S.L.E.A.T.

Instead of the Community Development Director, the County engineer sent this response:

1. The number of soil disturbance permits issued by Glynn County

during the last fiscal year. – 23 permits were issued during that time period.

2. The total amount of the fees paid in conjunction with those permits. Does the County keep the entire fee or does it have to be shared with the state? – The fees we received were $7250
for the last FY. The County keeps all that is paid to it. State Law requires that the permittee pay fees to the state also.
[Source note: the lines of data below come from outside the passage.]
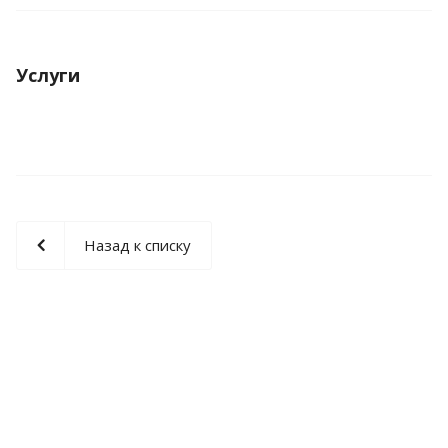
Услуги
Назад к списку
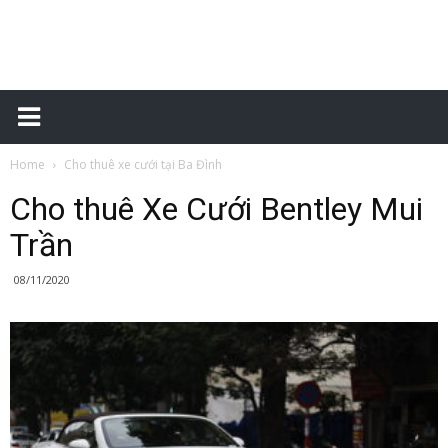
Cho
Home
Cho thuê xe cưới tại Ba Đình
thuê
Cho thuê Xe Cưới Bentley Mui
Trần
xe
08/11/2020
cưới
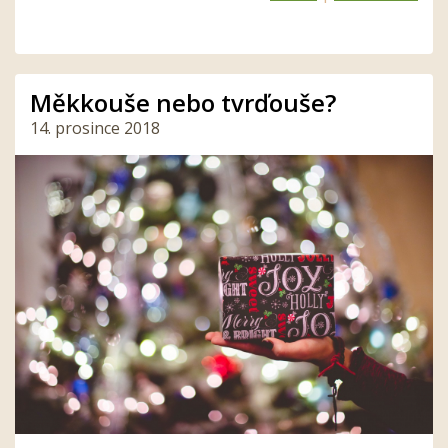
Měkkouše nebo tvrďouše?
14. prosince 2018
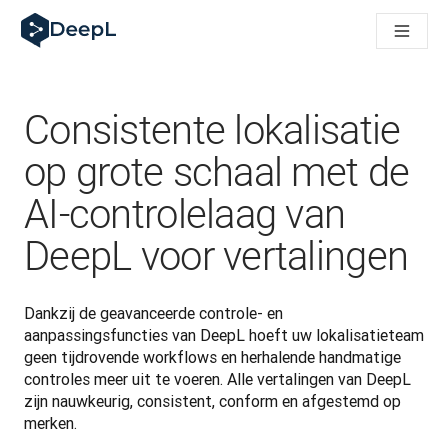
DeepL voor AI-agenten
DeepL Translation Flow: Nieuwe, door AI aangestuurde workfl
The ROI of AI-native translation
How we brought Swiss German to DeepL
Maak kennis met Translation Flow: Lokalisatie die vertaalwor
Consistente lokalisatie
Vertrouwen in Language AI voor bedrijfstaal ontrafeld. In ges
Hoe wij de kwaliteitsbeoordeling voor DeepL ontwikkelen
op grote schaal met de
Van hoogwaardige tekstvertalingen tot een realtime spraakp
AI-controlelaag van
Building an instantly accessible voice demo with DeepL Voic
DeepL voor vertalingen
Dankzij de geavanceerde controle- en 
aanpassingsfuncties van DeepL hoeft uw lokalisatieteam 
geen tijdrovende workflows en herhalende handmatige 
controles meer uit te voeren. Alle vertalingen van DeepL 
zijn nauwkeurig, consistent, conform en afgestemd op 
merken.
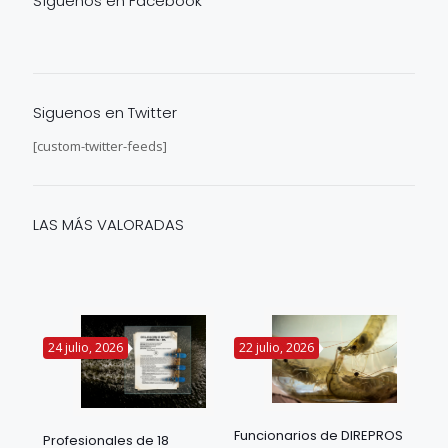
Síguenos en Facebook
Siguenos en Twitter
[custom-twitter-feeds]
LAS MÁS VALORADAS
24 julio, 2026
22 julio, 2026
14 
Funcionarios de DIREPROS
Profesionales de 18
Mov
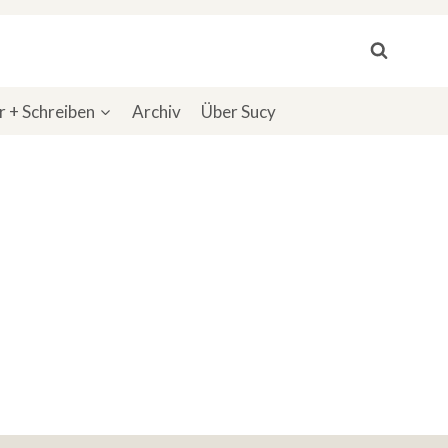
 + Schreiben
Archiv
Über Sucy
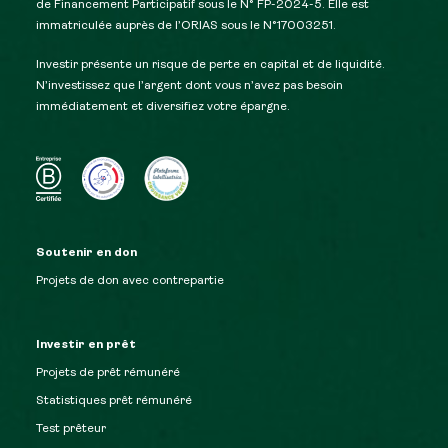
de Financement Participatif sous le N° FP-2024-5. Elle est
immatriculée auprès de l’ORIAS sous le N°17003251.
Investir présente un risque de perte en capital et de liquidité.
N’investissez que l’argent dont vous n’avez pas besoin
immédiatement et diversifiez votre épargne.
Soutenir en don
Projets de don avec contrepartie
Investir en prêt
Projets de prêt rémunéré
Statistiques prêt rémunéré
Test prêteur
3) Does the revenue cover the cost of the inspections associated with the soil disturbances? – No

4) What are the penalties for soil disturbance undertaken before a permit is sought? – Stop work order than obtain a LDA Permit prior to start of work.

5) Which soil disturbances, besides gardening, are exempt from the permit requirements? – see attached ordinance section for allowed exemptions (Section 2-5-102-Exemptions starts on page 7).

6) Are the exemptions based on quantifiable measures (area, depth) relative to the soil or are some disruptive agencies exempt? – some are and some are not the listed exemptions list what they are intended for. The State has guidance on how to deal with the ones that are not quantifiable, but that guidance is not part of the County’s Ordinance.

 

7) Is there a privileged class that’s not required to comply with the law? If so, why? – The exemptions are inclusive to all.

8) Are exemptions granted by state statute? If so, could you specify the relevant statute? – County regulates based on County Ordinance (GC- E&S Ordianance from the County web-2Aug2010). The state has their own laws that
they regulate under. The state generally regulates under the E&S Act and the NPDES General Permits

9) Are best management practices a condition of soil disturbance permit compliance? – The County issues permits based on approved ESPC Plan. The ESPC Plan has to include BMP’s appropriate
for the planned work. The BMP’s shown on the plan are required to be installed.

10) Does the County conduct random inspections as part of the enforcement process? – Yes

11) Have any violators of the soil disturbance ordinance provisions been referred to the County Attorney for prosecution
during the last fiscal year? – No

12) Were there court-imposed sanctions? – None have been brought to the Courts

Enforcement is obviously a problem. A stop work order is not an impediment after the damage has already been done.